Selfridges, the department store group, is considering mortgaging its flagship store on London's Oxford Street and returning up to £360m in proceeds to shareholders.
Selfridges owns the freehold on the site which is worth £358m according to the last valuation carried out two years ago. This is more than Selfridges' entire stock market valuation of £340m. A fresh valuation is likely to put an even higher price on the store.
It is understood that Peter Williams, the company's former finance director who has just taken over as chief executive from Vittorio Radice, is aware that Selfridges' capital structure is not as efficient as it might be. The matter is being actively discussed by the board though it is thought no announcement is imminent.
Selfridges is seeking locations for new stores in Bristol, Leeds and Newcastle and wants to be more certain of the costs of securing these sites before it presses ahead with a re-structuring of its property assets.
It is thought that Selfridges has ruled out a sale and leaseback on the prestigious Oxford Street store. This is because the group wants to retain control of the building in order to make further improvements.
News of the balance sheet restructuring at Selfridges is likely to be well received in the City which marked down the company's shares in December when Mr Radice quit to join Marks & Spencer as head of its home furnishings division. The move would help Mr Williams make his mark as the new chief executive.

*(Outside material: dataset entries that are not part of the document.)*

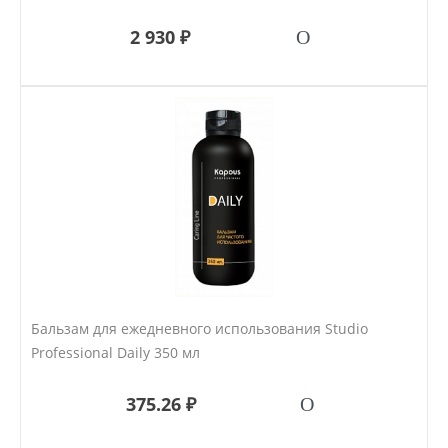
2 930 ₽
Бальзам для ежедневного использования Studio
Professional Daily 350 мл
375.26 ₽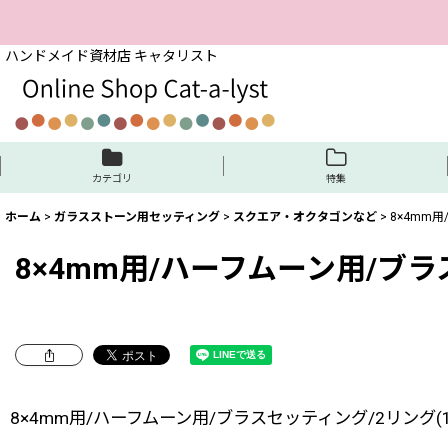
ハンドメイド資材店 キャタリスト
カテゴリ
特集
ホーム
>
ガラスストーン用セッティング
>
スクエア・オクタゴンなど
>
8×4mm
8×4mm用/ハーフムーン用/ブラ
8×4mm用/ハーフムーン用/ブラスセッティング/2リング(1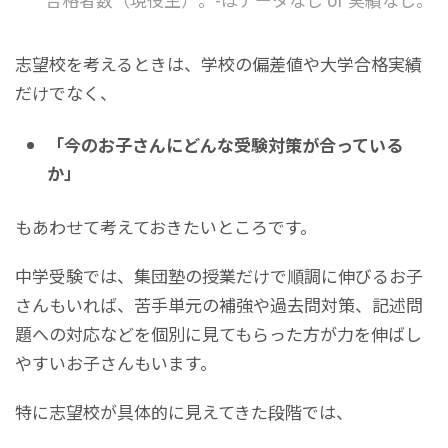
志望校を考えるときは、学校の偏差値や大学合格実績
だけでなく、
「今のお子さんにどんな受験対策が合っている
か」
もあわせて考えておきたいところです。
中学受験では、集団塾の授業だけで順調に伸びるお子
さんもいれば、苦手単元の補強や過去問対策、記述問
題への対応などを個別に見てもらった方が力を伸ばし
やすいお子さんもいます。
特に志望校が具体的に見えてきた段階では、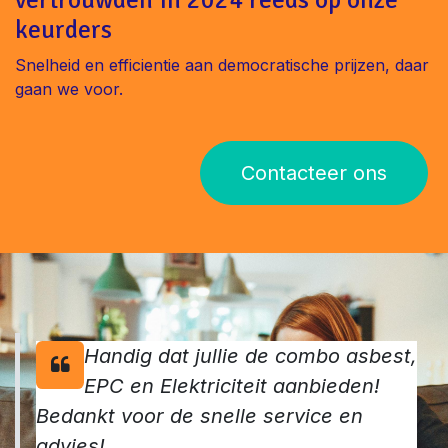
keurders
Snelheid en efficientie aan democratische prijzen, daar
gaan we voor.
Contacteer ons
Handig dat jullie de combo asbest,
EPC en Elektriciteit aanbieden!
Bedankt voor de snelle service en
advies!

Some analysts have said Selfridges could become a takeover target as the department store sector begins to consolidate. Any bidder would be attracted by the group's property assets.
Selfridges has three branches, one on Oxford Street and two in Manchester but it is keen to reduce its dependence on the capital. A fourth branch is due to open in Birmingham in September and a fifth in Glasgow in 2007.

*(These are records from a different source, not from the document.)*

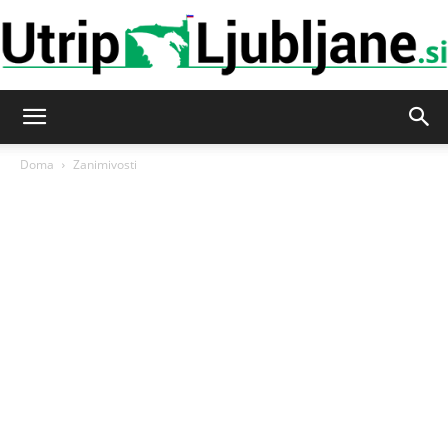
Utrip-
Doma
Zanimivosti
Ljubljane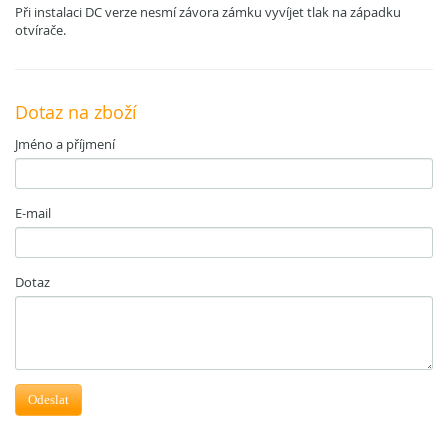
Při instalaci DC verze nesmí závora zámku vyvíjet tlak na západku
otvírače.
Dotaz na zboží
Jméno a příjmení
E-mail
Dotaz
Odeslat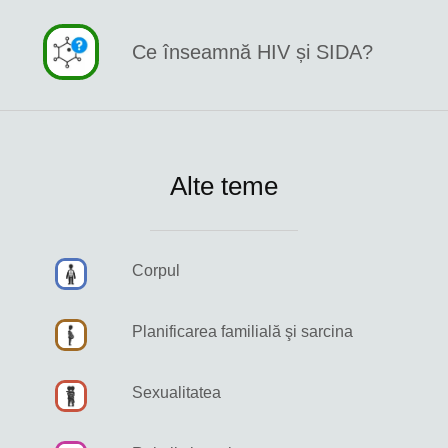
Ce înseamnă HIV și SIDA?
Alte teme
Corpul
Planificarea familială şi sarcina
Sexualitatea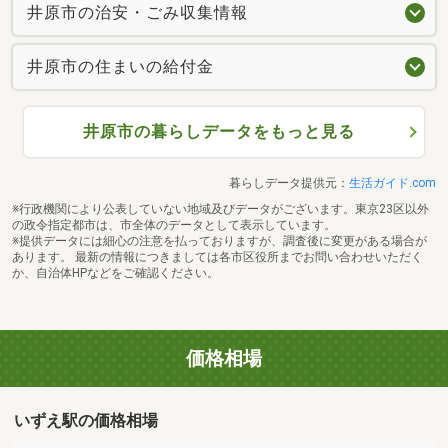
井原市の治安・ごみ収集情報
井原市の住まいの給付金
井原市の暮らしデータをもっと見る
暮らしデータ提供元：
生活ガイド.com
※行政機関により公表していない地域及びデータがございます。東京23区以外
の政令指定都市は、市全体のデータとして表示しています。
※提供データには細心の注意を払っておりますが、調査後に変更がある場合が
あります。 最新の情報につきましては各市区役所までお問い合わせいただく
か、自治体HPなどをご確認ください。
価格相場
いずえ駅の価格相場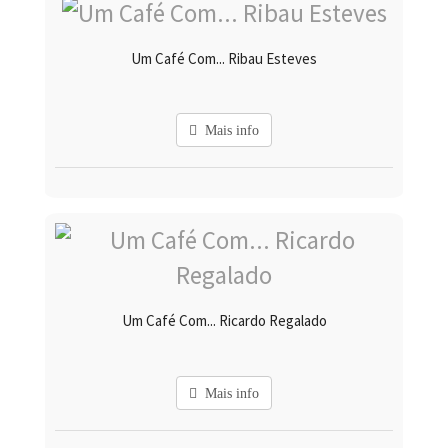
Um Café Com... Ribau Esteves
Mais info
Um Café Com... Ricardo Regalado
Mais info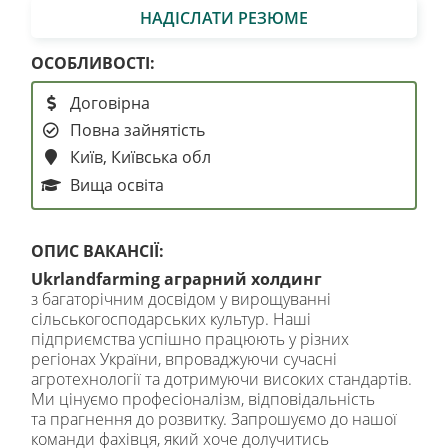
НАДІСЛАТИ РЕЗЮМЕ
ОСОБЛИВОСТІ:
Договірна
Повна зайнятість
Київ, Київська обл
Вища освіта
ОПИС ВАКАНСІЇ:
Ukrlandfarming аграрний холдинг
з багаторічним досвідом у вирощуванні
сільськогосподарських культур. Наші
підприємства успішно працюють у різних
регіонах України, впроваджуючи сучасні
агротехнології та дотримуючи високих стандартів.
Ми цінуємо професіоналізм, відповідальність
та прагнення до розвитку. Запрошуємо до нашої
команди фахівця, який хоче долучитись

Baugur, the Icelandic retailer, acquired a 1 per cent stake in Selfridges last month.
Selfridges is due to report its full-year results on 20 March. In January its Christmas trading statement was marred by the effects of terrorist threats and tube strikes. Group like-for-like sales were up by 2 per cent on the previous Christmas.
Britain's biggest department store groups have realised that full ownership of their properties is not the best use of their capital.
Mohamed Al-Fayed, the owner of Harrods, remortgaged the famous Knightsbridge store with Royal Bank of Scotland in 2001, raising some £350m to pay down debt and fund rebuilding and refurbishment work. However, late last year he turned down an offer from British Land to sell Harrods then lease it back.
House of Fraser struck a property deal with British Land in order to raise cash to refurbish key branches such as the former DH Evans store on Oxford Street which now trades under the House of Fraser name.
Marks & Spencer last year undertook a major sale and leaseback on a number of sites and returned the funds to shareholders. However, the company retained full control of key outlets such as Marble Arch in London.
Selfridges declined to comment on its plans.